I hope to get to know you all better along the way!


Kind regards

David Stolk

Koen Bekkering

With new arrivals also come departures. We are saying goodbye to our financial controller Koen Bekkering who has decided to leave Chemship and take on another challenge elsewhere. Koen joined us in 2018 and during the last 4 years we enjoyed working with him. Apart from Koen being responsible for the day to day accounting he also was responsible for the transition from our old adminstration system to our new system. We remember Koen best for his drive to solve  problems and turn them into new procedures and work flows. We wish him all the best in his new job and hope that from time to time we will see him again to hear how all is going.

In this 12th edition of our E-magazine we highlight our suppliers for the first time. In Chemship we see our suppliers as stakeholders and therefore a vital part of our operation. In our day-to-day operations Chemship uses various service providers who all contribute based on their own expertise to the safe execution of our operation.

We kick off time by looking behind the scenes at Boluda Towage Europe. Boluda Towage can be found in 100 ports around the world, with a fleet of 400 vessels in 18 countries on 3 continents, Europe, Africa and Latin America. Beluda Towage and Chemship work hand in hand to safely bring our vessel alongside terminals in various ports in the world.

We boarded the Texelbank harbor tug in Rotterdam to haul in the Chemical Mariner.
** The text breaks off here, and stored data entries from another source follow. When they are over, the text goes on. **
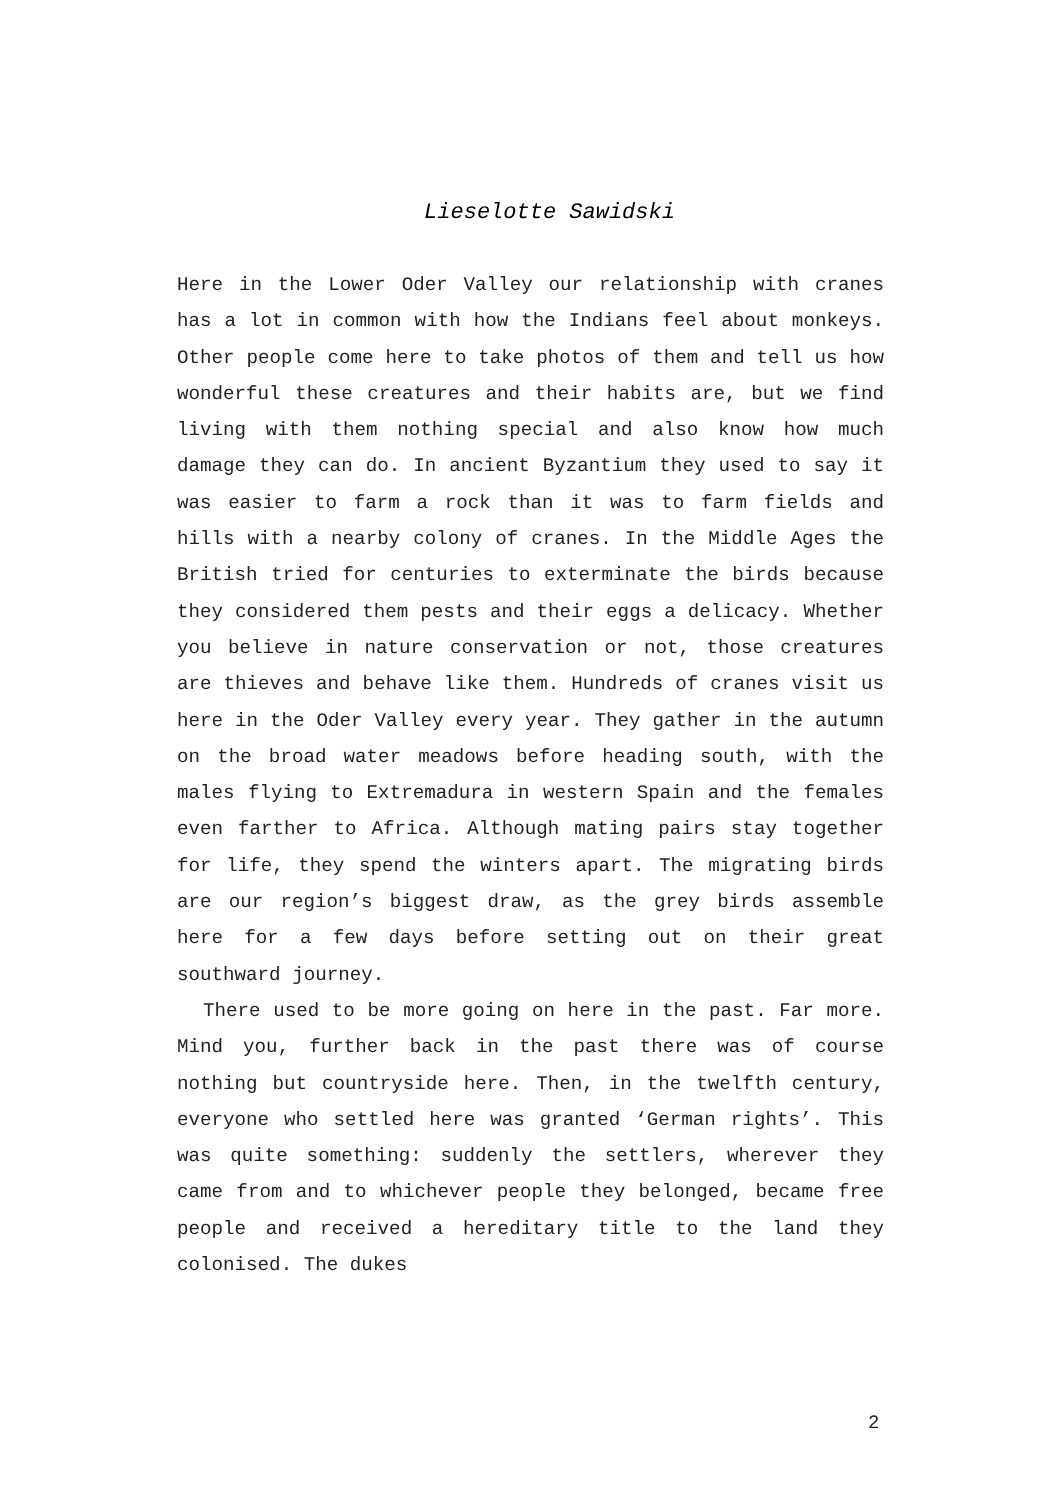Lieselotte Sawidski
Here in the Lower Oder Valley our relationship with cranes has a lot in common with how the Indians feel about monkeys. Other people come here to take photos of them and tell us how wonderful these creatures and their habits are, but we find living with them nothing special and also know how much damage they can do. In ancient Byzantium they used to say it was easier to farm a rock than it was to farm fields and hills with a nearby colony of cranes. In the Middle Ages the British tried for centuries to exterminate the birds because they considered them pests and their eggs a delicacy. Whether you believe in nature conservation or not, those creatures are thieves and behave like them. Hundreds of cranes visit us here in the Oder Valley every year. They gather in the autumn on the broad water meadows before heading south, with the males flying to Extremadura in western Spain and the females even farther to Africa. Although mating pairs stay together for life, they spend the winters apart. The migrating birds are our region’s biggest draw, as the grey birds assemble here for a few days before setting out on their great southward journey.
There used to be more going on here in the past. Far more. Mind you, further back in the past there was of course nothing but countryside here. Then, in the twelfth century, everyone who settled here was granted ‘German rights’. This was quite something: suddenly the settlers, wherever they came from and to whichever people they belonged, became free people and received a hereditary title to the land they colonised. The dukes
2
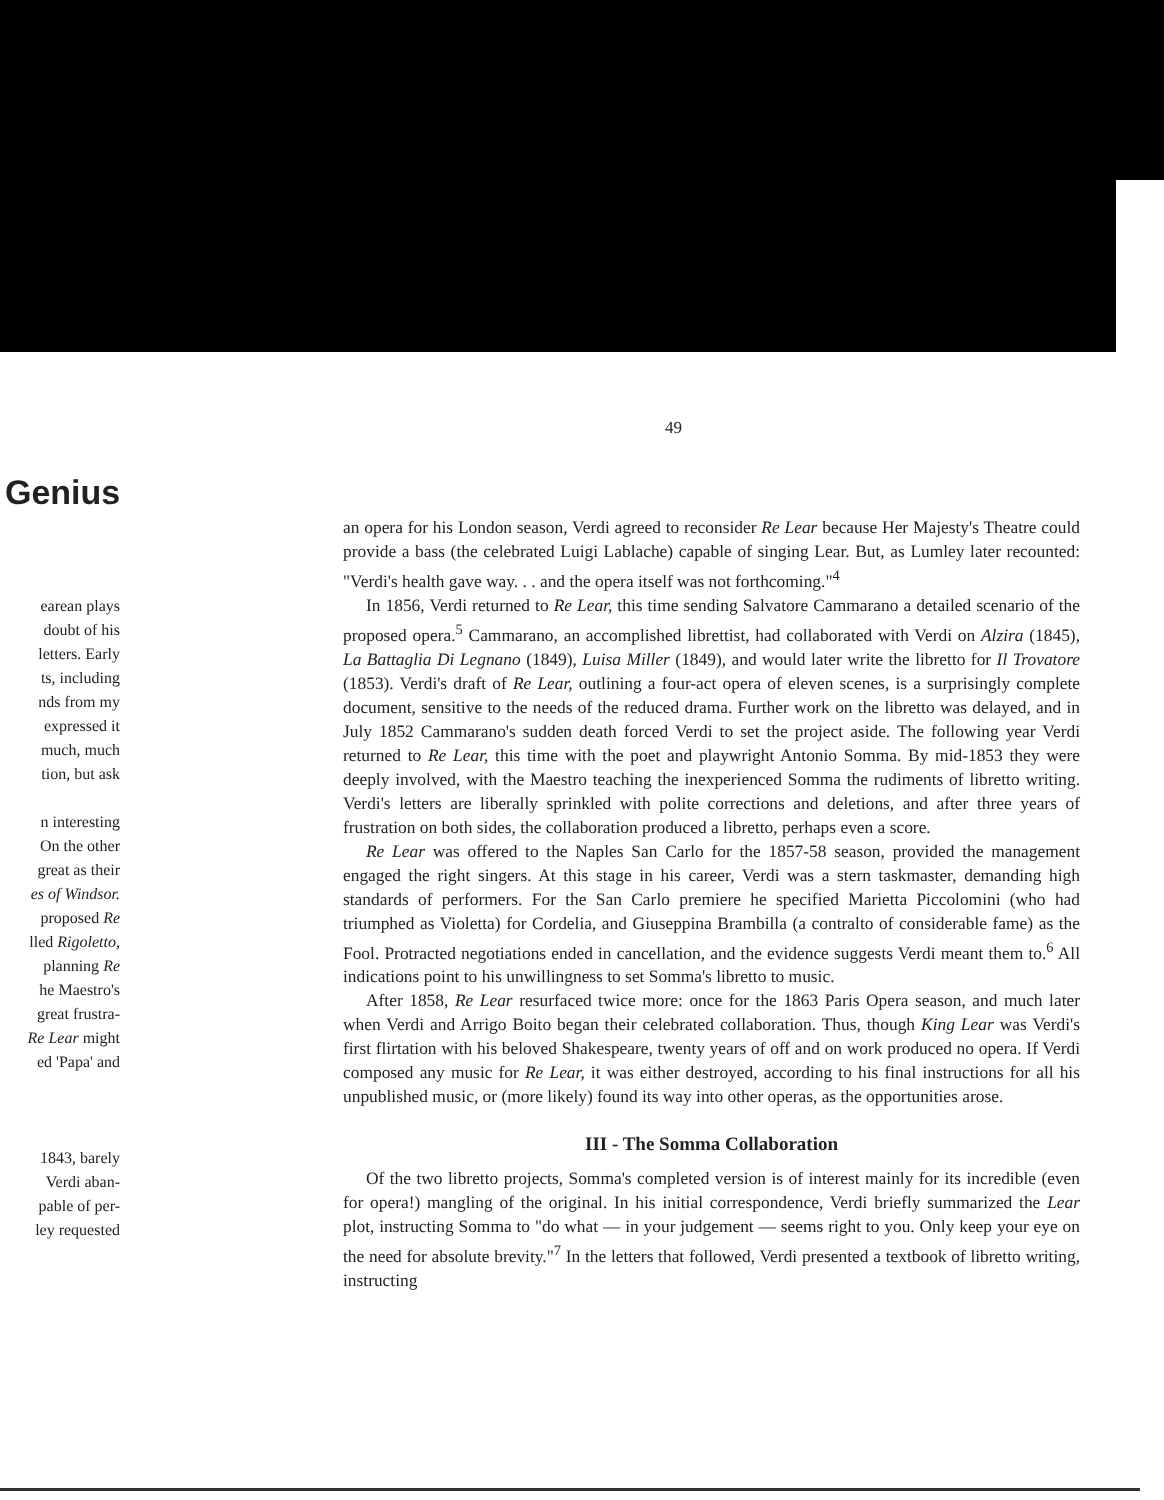49
Genius
earean plays
doubt of his
letters. Early
ts, including
nds from my
expressed it
much, much
tion, but ask
n interesting
On the other
great as their
es of Windsor.
proposed Re
lled Rigoletto,
planning Re
he Maestro's
great frustra-
Re Lear might
ed 'Papa' and
1843, barely
Verdi aban-
pable of per-
ley requested
an opera for his London season, Verdi agreed to reconsider Re Lear because Her Majesty's Theatre could provide a bass (the celebrated Luigi Lablache) capable of singing Lear. But, as Lumley later recounted: "Verdi's health gave way. . . and the opera itself was not forthcoming."<sup>4</sup>
In 1856, Verdi returned to Re Lear, this time sending Salvatore Cammarano a detailed scenario of the proposed opera.<sup>5</sup> Cammarano, an accomplished librettist, had collaborated with Verdi on Alzira (1845), La Battaglia Di Legnano (1849), Luisa Miller (1849), and would later write the libretto for Il Trovatore (1853). Verdi's draft of Re Lear, outlining a four-act opera of eleven scenes, is a surprisingly complete document, sensitive to the needs of the reduced drama. Further work on the libretto was delayed, and in July 1852 Cammarano's sudden death forced Verdi to set the project aside. The following year Verdi returned to Re Lear, this time with the poet and playwright Antonio Somma. By mid-1853 they were deeply involved, with the Maestro teaching the inexperienced Somma the rudiments of libretto writing. Verdi's letters are liberally sprinkled with polite corrections and deletions, and after three years of frustration on both sides, the collaboration produced a libretto, perhaps even a score.
Re Lear was offered to the Naples San Carlo for the 1857-58 season, provided the management engaged the right singers. At this stage in his career, Verdi was a stern taskmaster, demanding high standards of performers. For the San Carlo premiere he specified Marietta Piccolomini (who had triumphed as Violetta) for Cordelia, and Giuseppina Brambilla (a contralto of considerable fame) as the Fool. Protracted negotiations ended in cancellation, and the evidence suggests Verdi meant them to.<sup>6</sup> All indications point to his unwillingness to set Somma's libretto to music.
After 1858, Re Lear resurfaced twice more: once for the 1863 Paris Opera season, and much later when Verdi and Arrigo Boito began their celebrated collaboration. Thus, though King Lear was Verdi's first flirtation with his beloved Shakespeare, twenty years of off and on work produced no opera. If Verdi composed any music for Re Lear, it was either destroyed, according to his final instructions for all his unpublished music, or (more likely) found its way into other operas, as the opportunities arose.
III - The Somma Collaboration
Of the two libretto projects, Somma's completed version is of interest mainly for its incredible (even for opera!) mangling of the original. In his initial correspondence, Verdi briefly summarized the Lear plot, instructing Somma to "do what — in your judgement — seems right to you. Only keep your eye on the need for absolute brevity."<sup>7</sup> In the letters that followed, Verdi presented a textbook of libretto writing, instructing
And we spoke to commercial manager Gerrit Peekstok and operations manager Arjen de Vries about their services in Rotterdam.

We thank the staff of the Boluda, both on board and in the office, for their cooperation.  Enjoy our report!


Familiehuis Daniel den Hoed offers a temporary ‘second home’ to family members of cancer patients who can therefore be close to their loved ones. Cancer patients who are treated on an outpatient basis at the Erasmus MC Cancer Institute can also stay with us. Het Familiehuis is an independent foundation that does not receive government subsidies and is therefore dependent on donors and volunteers.